The Police play Honolulu for first time in 24 years
Kawehi Haug
| |||
What's a crowd to do when Sting throws down a challenge?
Sting: "The question is, Honolulu: Are you ready to sing?"
Crowd: "Yeah!"
Sting, louder, with his hand behind his ear to signify that the almost 10,000 screaming voices in the Blaisdell Arena aren't loud enough to satisfy him: "Are you ready to sing?"
Crowd, louder: "Yeah!"
Sting, still not satisfied: "Are. You. Ready. To. Siiiiiiiiiing?"
Crowd, louder still, shrill with frenetic energy: "Yeah!"
Not that Sting really had to do much coaxing during last night's Police concert — the first in Honolulu since the band's 1984 Synchronicity tour and the band's last stop on their current reunion tour, which kicked off last May in Vancouver, Canada, marking the band's first concert since breaking up in 1985.
The challenge, which came two songs into the concert, was completely unnecessary.
All the crowd needed to lose its composure was to hear these words: "Woke up this morning. Can't believe what I saw." The rest of the lyrics to "Message in a Bottle" came easily to the thousands and thousands of people who were on their feet the instant the band ascended onto the stage in a metal cage.
Was Honolulu ready to sing? Silly question.

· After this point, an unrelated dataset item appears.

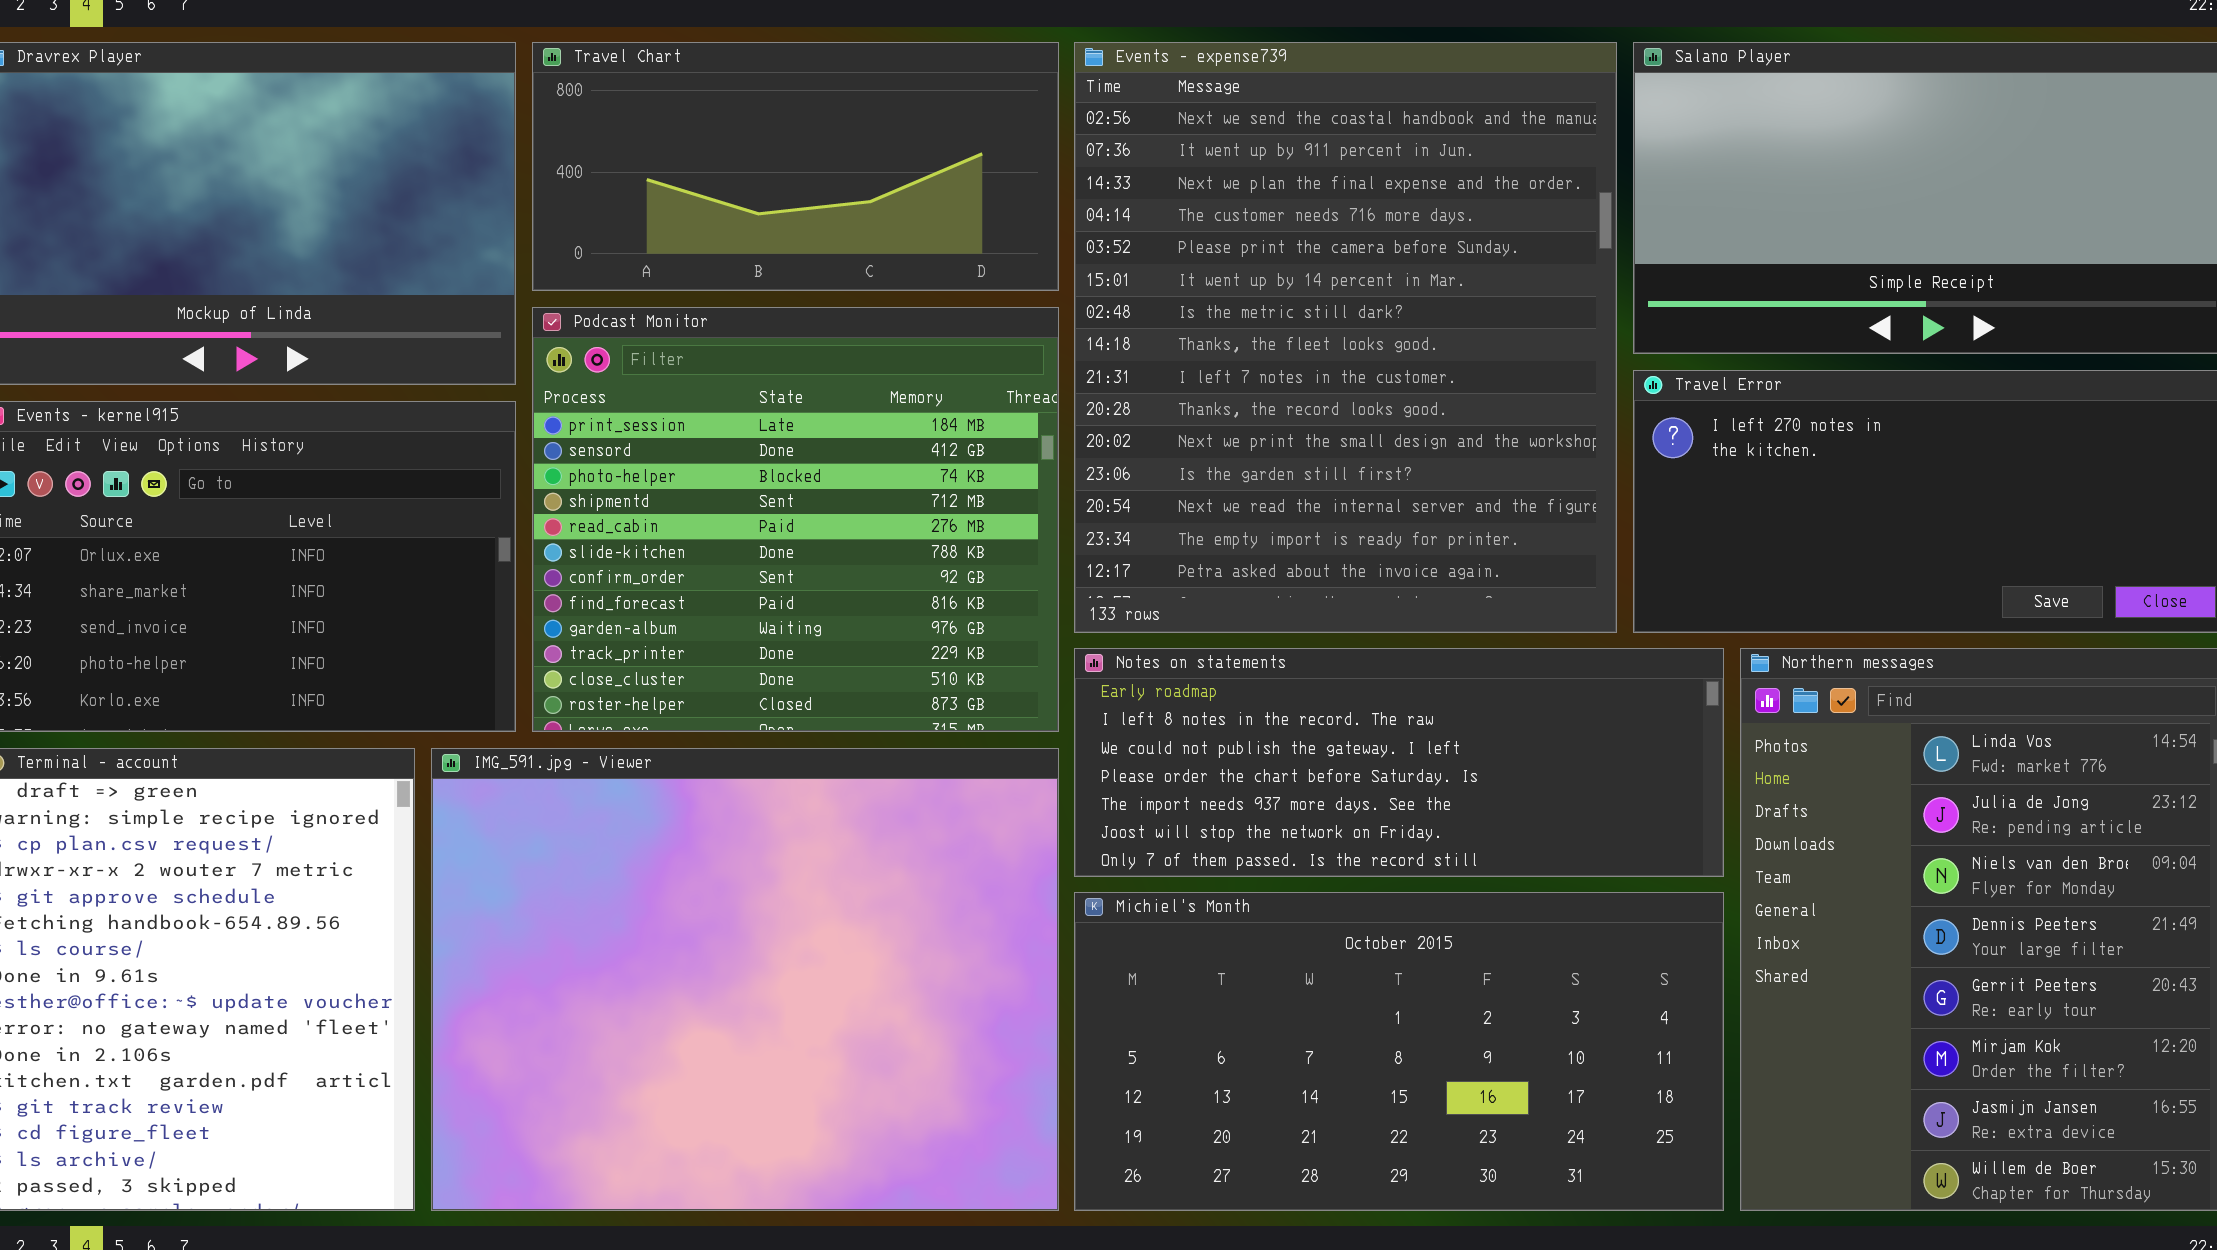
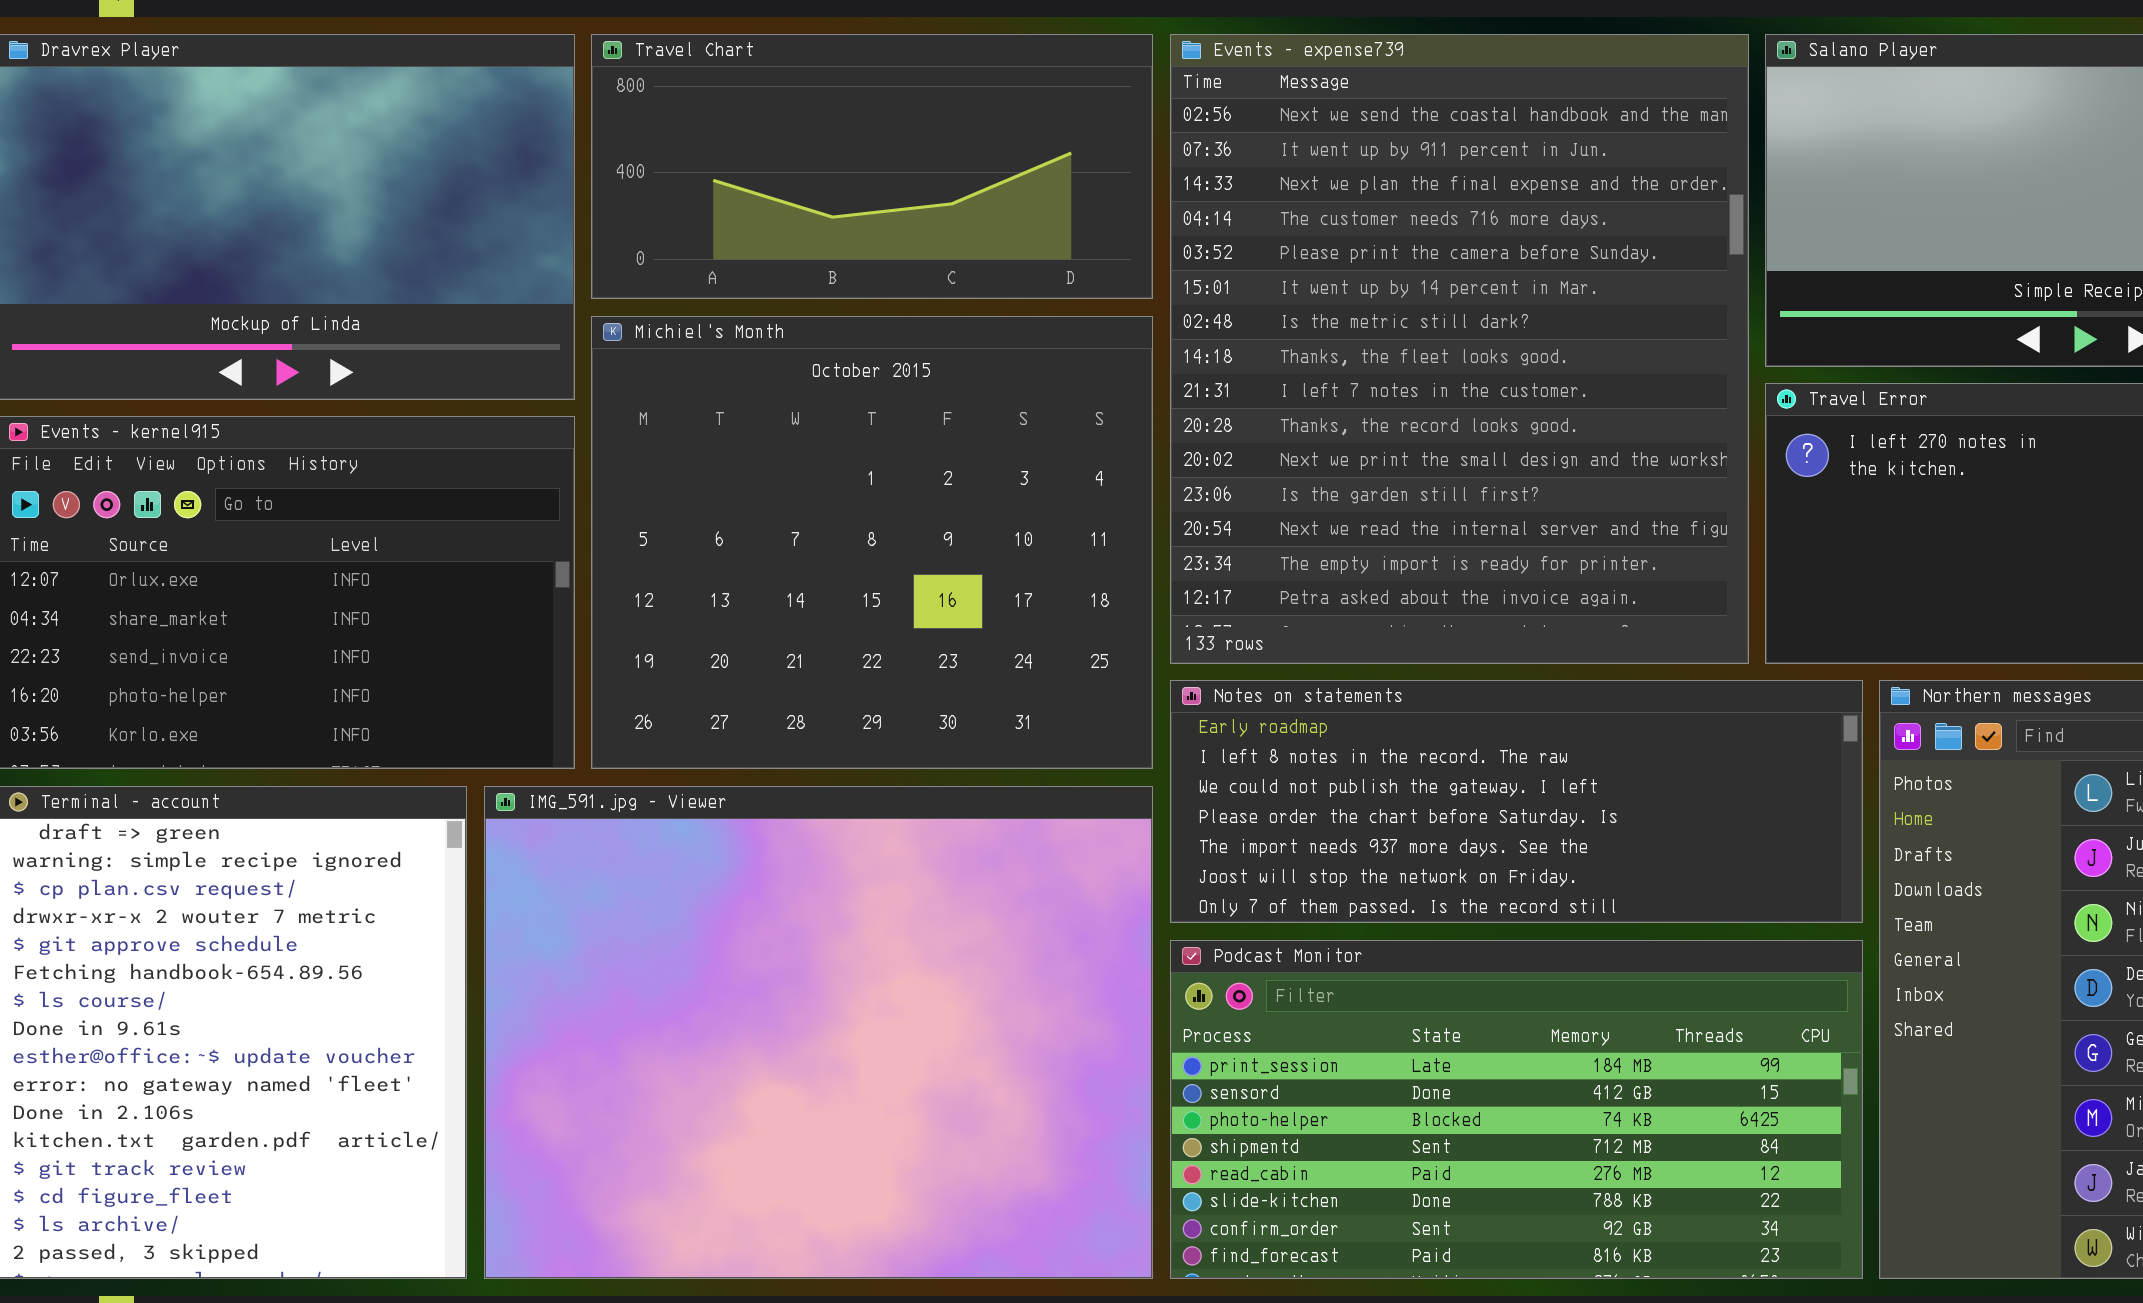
Podcast Monitor: [532,307,1059,732] -> [1170,940,1863,1279], moved, resized
Michiel's Month: [1074,892,1724,1211] -> [591,316,1153,769], moved, resized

But first, a good-natured jab at themselves was in order. Guitarist Andy Summers emerged from the cage mid-brawl with drummer Stewart Copeland, a microphone stand the weapon of choice. The staged fight was, of course, a joke on themselves. The band's way of addressing the highly publicized internal strife that ultimately led to the group's disbandment only eight years after it formed in 1977. It's been 25 years since all that and now audiences are being introduced to a more tranquil trio. But if the new-found calm has any effect on the music, it's only served to make it better.
It was the band's musicianship that made it work in the beginning, and it's that same expertise that was evident last night in the band's slick — and confident — reworking of its catalog to update its sound, and to reflect what the Police has become.
Punk-tinged classics like "Can't Stand Losing You" and "Don't Stand So Close to Me" took on softer, smoother lines, allowing for the songs to be extended and filled in by lengthy, showy solos by Copeland and Summers, whose deftness with their instruments was exquisite and precise. Sting might have had the show stolen from him by his bandmates if it wasn't for his own skill in delivering incredibly solid vocals, frequently hitting those haunting high notes that he's honed as a solo artist (think "Desert Rose" and "Fields of Gold").
Though all of the material was exclusively classic Police stuff — there were no Sting-the-solo-artist songs — it was easy to hear the singer that Sting's become worked into the songs of the singer that he once was.
The reggae-inspired "Roxanne" was less rocksteady and more jazz — a likely result of the musicians growing older and more refined and "Wrapped Around Your Finger" was transformed into a slow and winding ballad, accented by clean vocals slides and moaning guitar riffs.
The crowd sometimes had difficulty identifying the reworked songs, saving the screams that usually errupt with the first few notes of a favorite song until the lyrics could be heard. But a few words into the song and the roars came as fervently and unfettered as if nothing had changed. And wisely, the band left all the original melodies in tact, giving their fans something to sing about.
Sting, looking young, thin and fit in black skinny jeans, combat boots and a black skin-tight tanktop that showed off his sinewy, muscular arms, spent much of his time interracting with the audience, keeping them on their feet and launching sing-and-respond sing alongs that had the audience screaming back non-sensical phrases like "eeyo-oh-oh-oh" in response to his "eeyo-oh," and "de da da da" in response to his "de do do do."
Some might say the Police saved the best for last, ending their 13-song set with "Roxanne" (during which the arena was bathed in — what else? — red light) and capping everything off with a three-megahit encore that included "King of Pain," "So Lonely" and "Every Breath You Take." But it was during the band's less popular songs (that is, the ones that don't get radio play today), like "Walking on the Moon," "Invisible Sun" and "De Do Do Do De Da Da Da" that the band's status as a legitimate supergroup was most astonsihing. Because there aren't many bands that could get 10,000 people — young, old and in between — to sing songs that are 25 years old as if the songs were fresh in their minds.